/code-owl

Code Finding Owl

Primary LanguagePythonApache License 2.0Apache-2.0

code-owl

State

This is a proof of concept. There is a lot to improve. This is a quick demo so I can show it to others and get some discussion started. You can install it via pip install codeowl. Code search is python only. Support for other languages is postponed.

What?

It is a new (to my knowledge) way to search source code.

Why?

Searching within code relies mostly on string matching or on regular expressions.

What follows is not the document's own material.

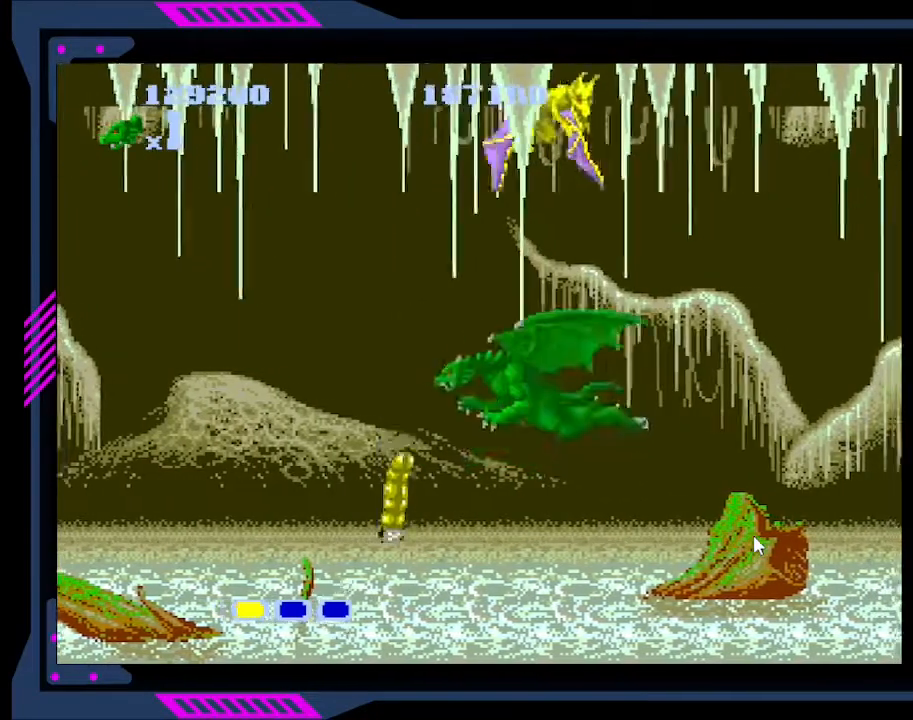
{"buttons": [], "right_stick": "center", "events": [[100, "DPAD_LEFT", "up"], [167, "B", "down"], [167, "DPAD_UP", "up"], [300, "B", "up"], [333, "B", "down"], [367, "B", "up"], [433, "B", "down"], [500, "B", "up"]]}
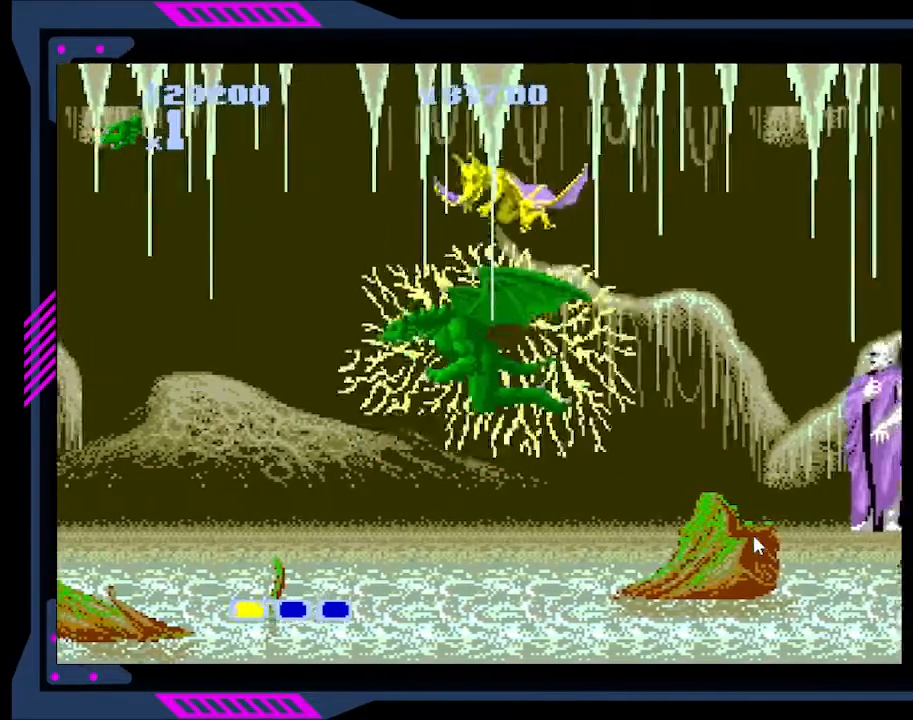
{"buttons": ["DPAD_DOWN"], "right_stick": "center", "events": [[33, "B", "down"], [100, "B", "up"], [133, "B", "down"], [200, "B", "up"], [267, "B", "down"], [333, "B", "up"], [500, "DPAD_DOWN", "down"]]}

I like to suggest that there are better "DSL"s than regular expressions to search code: Using Python syntax to search Python.

Example

The following example is for searching Python source code but the search algorithm would work just as well on a wide arrange of languages. Inside the code are currently literally three lines of python specific tweaking.

Given the following source code:

def foo():
    print 'hello_world'
    hello_world = 1  # useless comment about hello_world being increased


def hello_world():
    print 'world'
    print 'this is inside def hello_world'

I hope nobody's short term memory forces them to actually search such small code but for this example we pretend we want to search within it.

Lets say you are looking for the definition of the function hello_world. You type def hello_world:

search def hello_world

Ok, no magic here, we find what we are looking for. Actually most IDEs do provide a way to search for functions. But did you notice how it did find the function declaration but did ignore the "def hello_world" part within the print two lines further down?

Now what if you really want to search for a hello_world within a string? You don't care about the pointless variable, the useless comment nor the function - just the real thing: the string that gets printed.

search "hello_world"

(Yeah, the match highlighting needs some work)

Well, you specify a string if you search a string. Note that there is exactly no difference between 'hello_world' and "hello_world" as query. After all those are the exact same thing in Python. Now lets look for world:

search "world"

So much today is about relevance why are most code searches sorted in order of occurrence? So for sure the exact match comes first. And here the last two missing examples:

search # hello_world

search hello_world

How?

The first approach was matching tokens generated from pygemnts. Which works remarkable well. But to support a little more semantics I am going for AST-based matching. This does bloat the simple code and I loose the language neutrality I had but it provides solution for the corner cases that actually matter.

TODO

  • recognize blocks and utilize them in search
  • Support for non-python searches
  • speed improvements
  • write a plugin for my IDE of choice
  • improve cli
  • Fix match highlighting
  • For search improvements, test/todo.py